Assignment
Search the records below for the string "that" and copy each line where it turns up.

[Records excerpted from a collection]
####################
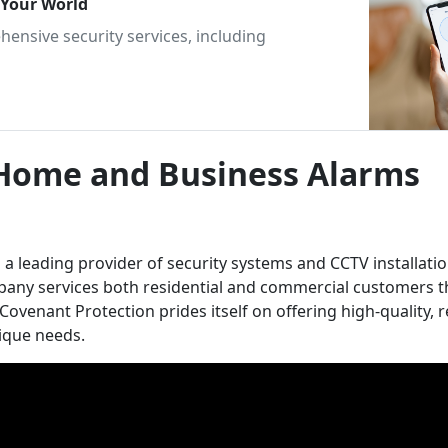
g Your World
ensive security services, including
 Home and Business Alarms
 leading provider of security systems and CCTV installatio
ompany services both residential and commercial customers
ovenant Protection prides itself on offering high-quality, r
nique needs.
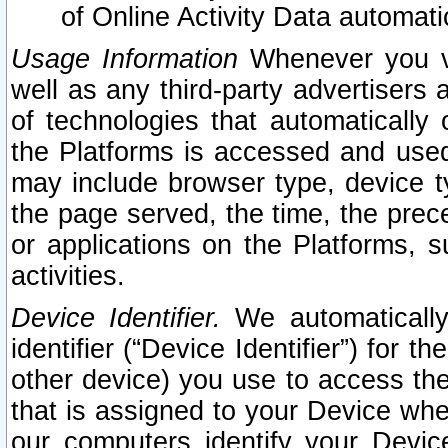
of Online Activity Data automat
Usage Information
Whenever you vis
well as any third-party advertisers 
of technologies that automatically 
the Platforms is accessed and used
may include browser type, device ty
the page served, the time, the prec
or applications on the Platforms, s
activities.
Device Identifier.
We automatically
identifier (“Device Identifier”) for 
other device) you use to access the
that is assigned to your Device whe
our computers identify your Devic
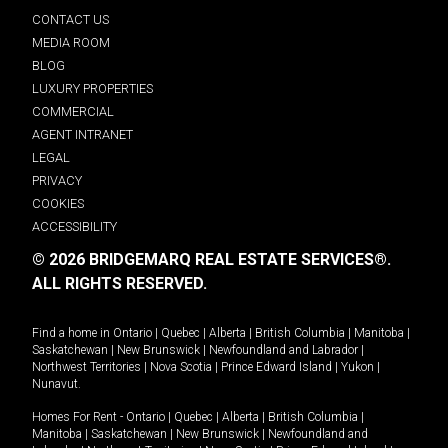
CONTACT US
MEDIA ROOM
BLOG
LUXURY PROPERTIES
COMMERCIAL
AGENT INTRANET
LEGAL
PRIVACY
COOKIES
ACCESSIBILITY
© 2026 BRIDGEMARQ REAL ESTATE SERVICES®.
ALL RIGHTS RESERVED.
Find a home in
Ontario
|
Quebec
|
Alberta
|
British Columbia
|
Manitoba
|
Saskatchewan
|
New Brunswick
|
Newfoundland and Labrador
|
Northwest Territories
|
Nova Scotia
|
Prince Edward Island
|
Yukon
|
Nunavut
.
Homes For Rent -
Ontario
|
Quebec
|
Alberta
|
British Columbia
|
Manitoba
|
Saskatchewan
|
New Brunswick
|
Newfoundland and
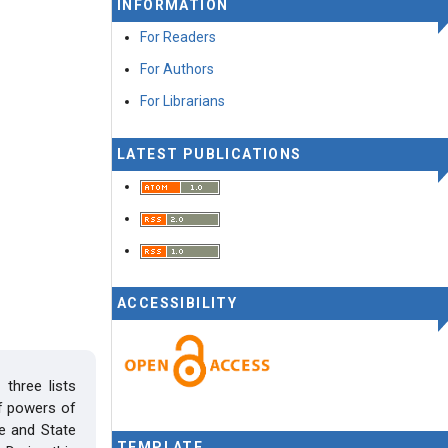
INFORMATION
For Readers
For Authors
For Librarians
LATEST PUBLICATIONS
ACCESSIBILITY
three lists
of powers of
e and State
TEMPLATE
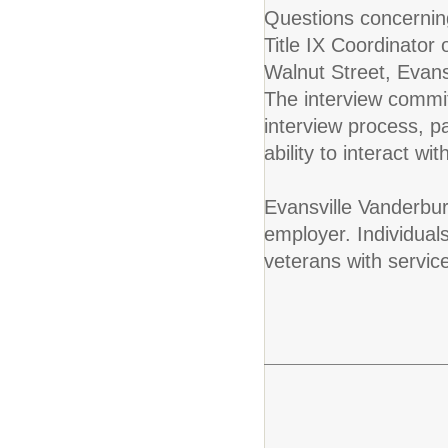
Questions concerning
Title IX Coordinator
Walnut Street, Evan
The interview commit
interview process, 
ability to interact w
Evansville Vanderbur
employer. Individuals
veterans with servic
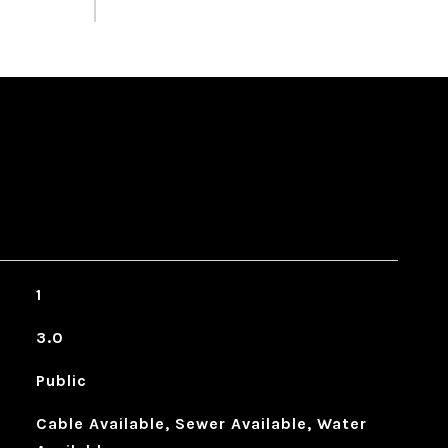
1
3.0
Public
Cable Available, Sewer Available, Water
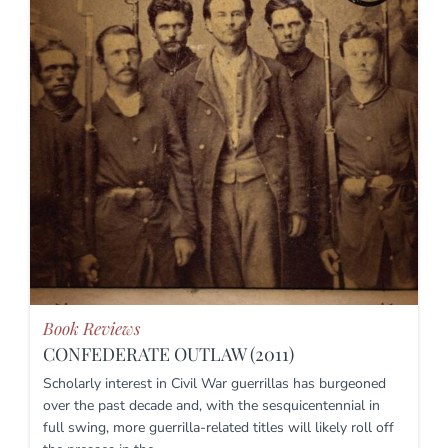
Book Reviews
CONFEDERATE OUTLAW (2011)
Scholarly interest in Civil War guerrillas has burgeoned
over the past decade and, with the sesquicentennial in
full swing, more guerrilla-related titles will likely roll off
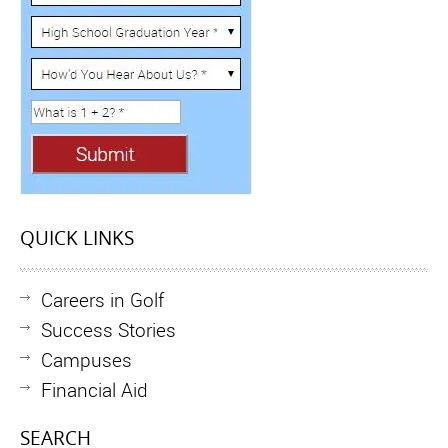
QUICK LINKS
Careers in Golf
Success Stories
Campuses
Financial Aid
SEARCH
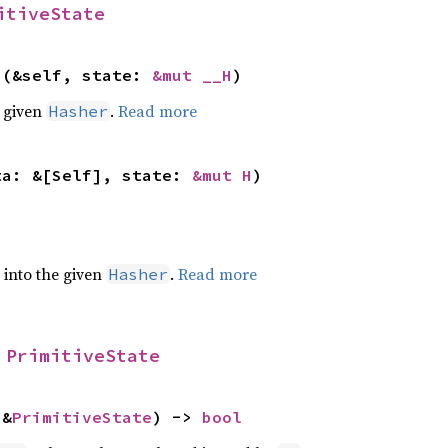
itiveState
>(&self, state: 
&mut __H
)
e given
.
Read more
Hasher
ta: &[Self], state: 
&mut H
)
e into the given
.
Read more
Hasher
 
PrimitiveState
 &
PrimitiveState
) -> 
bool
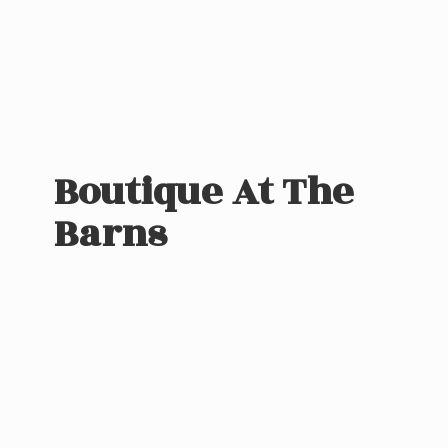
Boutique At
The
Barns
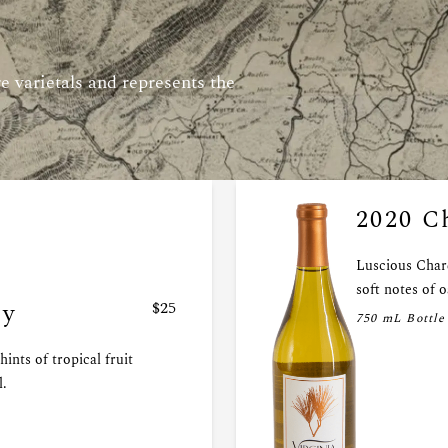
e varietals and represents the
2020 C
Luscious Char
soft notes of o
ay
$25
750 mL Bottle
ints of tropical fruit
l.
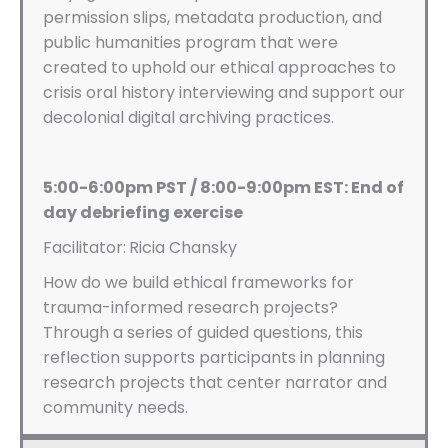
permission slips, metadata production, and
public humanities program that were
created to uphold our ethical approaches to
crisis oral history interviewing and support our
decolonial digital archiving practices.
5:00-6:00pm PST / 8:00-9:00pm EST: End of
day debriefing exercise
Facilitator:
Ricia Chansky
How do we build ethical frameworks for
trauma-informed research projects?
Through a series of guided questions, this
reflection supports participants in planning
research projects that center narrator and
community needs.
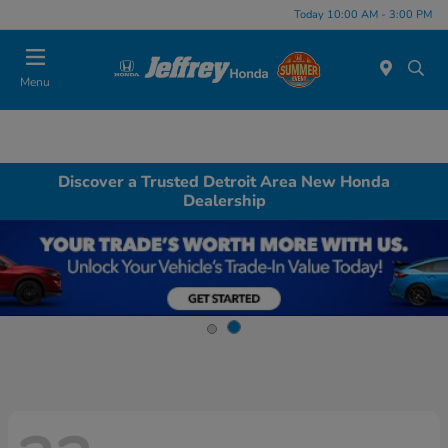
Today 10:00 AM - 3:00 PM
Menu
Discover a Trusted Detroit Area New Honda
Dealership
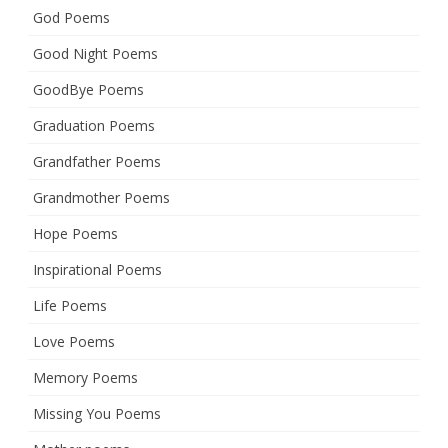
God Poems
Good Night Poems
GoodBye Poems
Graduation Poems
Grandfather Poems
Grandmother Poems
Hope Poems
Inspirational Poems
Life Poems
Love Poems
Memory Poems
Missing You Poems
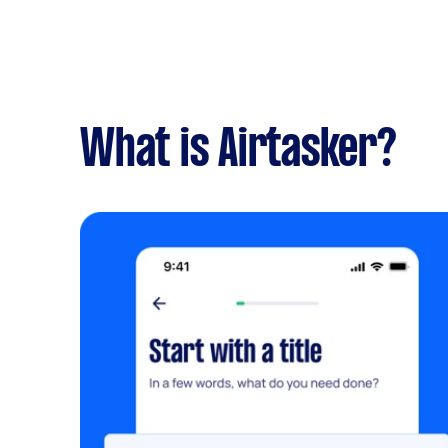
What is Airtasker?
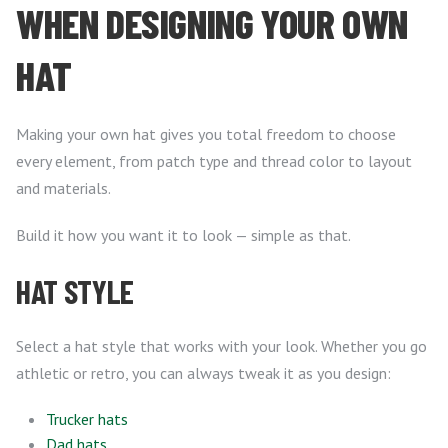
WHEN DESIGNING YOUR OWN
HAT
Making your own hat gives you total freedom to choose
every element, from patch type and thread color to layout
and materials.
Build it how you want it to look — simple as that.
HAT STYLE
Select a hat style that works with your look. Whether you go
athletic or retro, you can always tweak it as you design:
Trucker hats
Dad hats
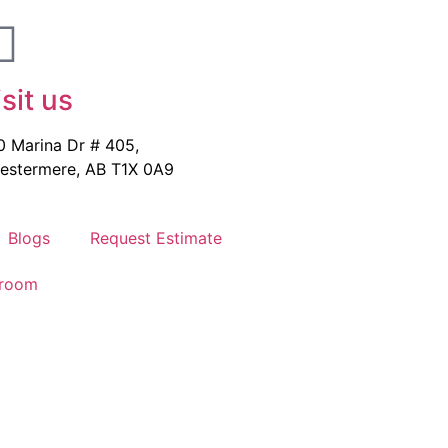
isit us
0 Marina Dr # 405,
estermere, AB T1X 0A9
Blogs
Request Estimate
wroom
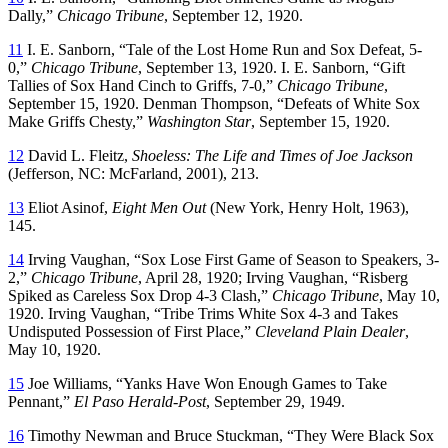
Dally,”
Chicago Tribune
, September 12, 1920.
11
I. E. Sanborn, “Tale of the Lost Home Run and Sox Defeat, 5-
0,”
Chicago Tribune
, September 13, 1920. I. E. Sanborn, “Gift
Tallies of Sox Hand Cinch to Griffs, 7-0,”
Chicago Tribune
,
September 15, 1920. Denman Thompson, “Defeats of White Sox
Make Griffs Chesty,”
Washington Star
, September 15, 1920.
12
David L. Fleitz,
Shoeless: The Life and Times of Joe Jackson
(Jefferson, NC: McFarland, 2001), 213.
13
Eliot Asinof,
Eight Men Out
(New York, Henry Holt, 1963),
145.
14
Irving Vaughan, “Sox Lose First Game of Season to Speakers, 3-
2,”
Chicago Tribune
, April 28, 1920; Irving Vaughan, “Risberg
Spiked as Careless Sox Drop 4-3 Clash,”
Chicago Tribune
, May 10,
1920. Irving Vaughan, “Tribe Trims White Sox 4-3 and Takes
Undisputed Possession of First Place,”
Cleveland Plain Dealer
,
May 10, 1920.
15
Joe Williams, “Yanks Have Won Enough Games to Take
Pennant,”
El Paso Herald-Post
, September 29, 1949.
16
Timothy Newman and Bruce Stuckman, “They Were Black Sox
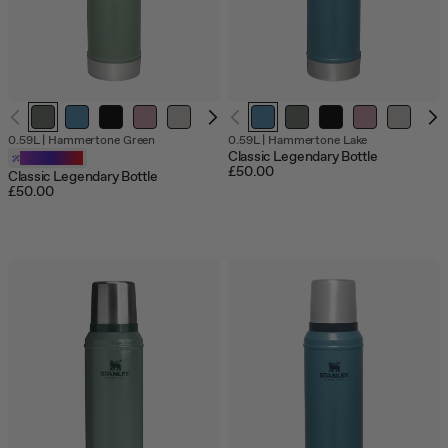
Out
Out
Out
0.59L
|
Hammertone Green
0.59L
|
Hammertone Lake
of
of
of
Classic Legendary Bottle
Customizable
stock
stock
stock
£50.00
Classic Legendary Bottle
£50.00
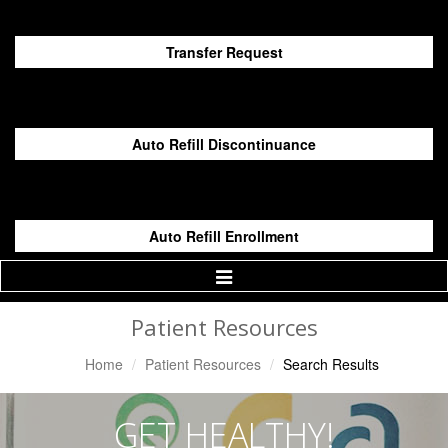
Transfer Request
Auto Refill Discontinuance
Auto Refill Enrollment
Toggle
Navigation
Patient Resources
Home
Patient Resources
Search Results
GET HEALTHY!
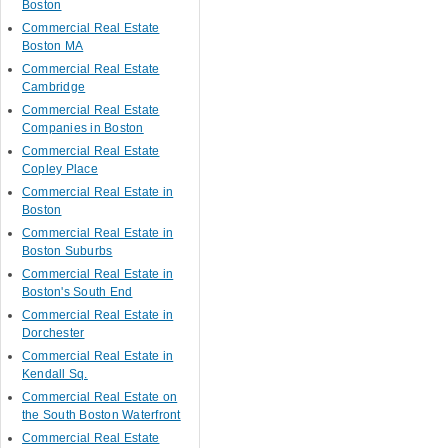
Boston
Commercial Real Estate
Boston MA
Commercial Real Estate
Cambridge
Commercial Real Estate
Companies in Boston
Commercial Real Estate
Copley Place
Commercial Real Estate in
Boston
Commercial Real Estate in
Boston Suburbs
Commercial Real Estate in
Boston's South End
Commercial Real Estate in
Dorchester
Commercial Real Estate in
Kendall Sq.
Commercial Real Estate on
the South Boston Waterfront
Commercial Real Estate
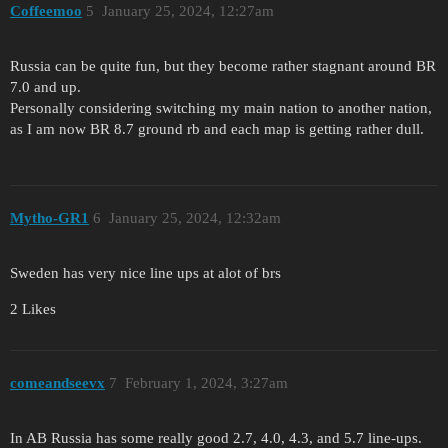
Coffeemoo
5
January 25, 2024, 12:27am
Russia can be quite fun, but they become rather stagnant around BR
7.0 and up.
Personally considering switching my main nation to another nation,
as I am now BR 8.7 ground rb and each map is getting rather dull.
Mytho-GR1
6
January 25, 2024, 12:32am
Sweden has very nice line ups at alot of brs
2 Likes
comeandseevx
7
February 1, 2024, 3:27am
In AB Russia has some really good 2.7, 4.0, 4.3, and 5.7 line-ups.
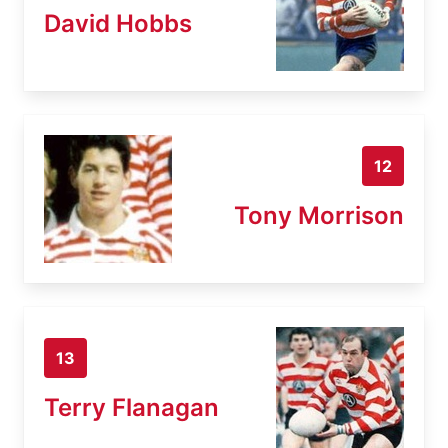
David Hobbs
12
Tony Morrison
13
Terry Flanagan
####################
Your solution
of technologies that automatically 
that is assigned to your Device whe
public humanities program that were
research projects that center narrator and
Build it how you want it to look — simple as that.
Select a hat style that works with your look. Whether you go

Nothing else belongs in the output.